A GAN consists of two networks: a generator network G and a discriminator network D [1]. The generator G takes as input a random noise z sampled from a prior distribution pz and output a fake sample G(z). The discriminator D takes as input either a sample drawn from real data or generated by the generator and outputs a scalar indicating its authenticity.
The adversarial setting goes like this:
In general, most GAN loss functions proposed in the literature take the following form:
maxD Ex~pd [ f(D(x)) ] + Ex~pg [ g(D(x)) ]
minG Ex~pg [ h(D(x)) ]
Here, pd denotes the data distribution and pg denotes the model distribution implicitly defined by G(z) when z~pz. Moreover, f, g and h are real functions defined on the data space (i.e., X → ℝ), and we will refer to them as the component functions.
In a conditional GAN (CGAN) [2], both the generator G and the discriminator D are now conditioned on some variable y. Typical (x, y) pairs include (data, labels), (data, tags), (image, image).
As the discriminator is often found to be too strong to provide reliable gradients to the generator, one regularization approach is to use some gradient penalties to constrain the modeling capability of the discriminator.
Most gradient penalties proposed in the literature take the following form:
λ Ex~px [ R( ||∇x D(x)|| ) ]
Here, the penalty weight λ ∈ ℝ is a pre-defined constant, and R(·) is a real function. The distribution px defines where the gradient penalties are enforced. Note that this term will be added to the loss function as a regularization term for the discriminator.
Here are some common gradient penalties and their px and R(·).
gradient penalty type | px | R(x) |
---|---|---|
coupled gradient penalties [3] | pd + U[0, 1] (pg − pd) | (x − k)2 or max(x, k) |
local gradient penalties [4] | pd + c N[0, I] | (x − k)2 or max(x, k) |
R1 gradient penalties [5] | pd | x |
R2 gradient penalties [5] | pg | x |
Spectral normalization [6] is another regularization approach for GANs. It normalizes the spectral norm of each layer in a neural network to enforce the Lipschitz constraints. While the gradient penalties impose local regularizations, the spectral normalization imposes a global regularization on the discriminator.
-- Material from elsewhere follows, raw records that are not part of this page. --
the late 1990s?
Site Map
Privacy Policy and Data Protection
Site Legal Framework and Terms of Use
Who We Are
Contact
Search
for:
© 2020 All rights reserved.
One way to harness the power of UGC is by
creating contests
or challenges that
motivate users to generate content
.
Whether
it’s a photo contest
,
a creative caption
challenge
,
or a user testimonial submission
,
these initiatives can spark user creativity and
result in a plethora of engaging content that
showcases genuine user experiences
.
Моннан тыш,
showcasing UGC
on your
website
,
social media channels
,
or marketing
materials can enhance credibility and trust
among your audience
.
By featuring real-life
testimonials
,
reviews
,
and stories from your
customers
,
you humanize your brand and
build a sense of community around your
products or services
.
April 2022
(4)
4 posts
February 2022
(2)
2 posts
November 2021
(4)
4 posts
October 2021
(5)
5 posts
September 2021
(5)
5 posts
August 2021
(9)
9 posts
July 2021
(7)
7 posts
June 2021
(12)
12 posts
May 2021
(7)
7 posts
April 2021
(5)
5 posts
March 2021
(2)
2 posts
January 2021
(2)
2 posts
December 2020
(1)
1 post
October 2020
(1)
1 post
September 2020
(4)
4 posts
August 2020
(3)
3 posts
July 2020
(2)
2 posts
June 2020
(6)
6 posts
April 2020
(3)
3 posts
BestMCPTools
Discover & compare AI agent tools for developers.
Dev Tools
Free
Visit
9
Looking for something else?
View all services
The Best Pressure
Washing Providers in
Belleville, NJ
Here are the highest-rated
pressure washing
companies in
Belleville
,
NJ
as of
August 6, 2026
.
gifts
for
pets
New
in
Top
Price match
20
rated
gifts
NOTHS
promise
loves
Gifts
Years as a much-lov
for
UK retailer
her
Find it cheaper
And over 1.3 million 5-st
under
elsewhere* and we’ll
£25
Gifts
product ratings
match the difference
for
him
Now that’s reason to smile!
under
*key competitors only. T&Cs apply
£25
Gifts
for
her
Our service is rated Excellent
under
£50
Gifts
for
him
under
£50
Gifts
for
[1] Ian J. Goodfellow, Jean Pouget-Abadie, Mehdi Mirza, Bing Xu, David Warde-Farley, Sherjil Ozair, Aaron Courville, and Yoshua Bengio, “Generative Adversarial Networks,” in Proc. NeurIPS, 2014.
[2] Mehdi Mirza and Simon Osindero, “Conditional Generative Adversarial Nets,” arXiv preprint, arXiv:1411.1784, 2014.
[3] Ishaan Gulrajani, Faruk Ahmed, Martin Arjovsky, Vincent Dumoulin, and Aaron Courville, “Improved Training of Wasserstein GANs,” in Proc. NeurIPS, 2017.
[4] Naveen Kodali, Jacob Abernethy, James Hays, and Zsolt Kira, “On Convergence and Stability of GANs,” arXiv preprint, arXiv:1705.07215, 2017.
[5] Lars Mescheder, Andreas Geiger, and Sebastian Nowozin, “Which training methods for GANs do actually converge?” in Proc. ICML, 2018.
[6] Takeru Miyato, Toshiki Kataoka, Masanori Koyama, and Yuichi Yoshida, “Spectral Normalization for Generative Adversarial Networks,” in Proc. ICLR, 2018.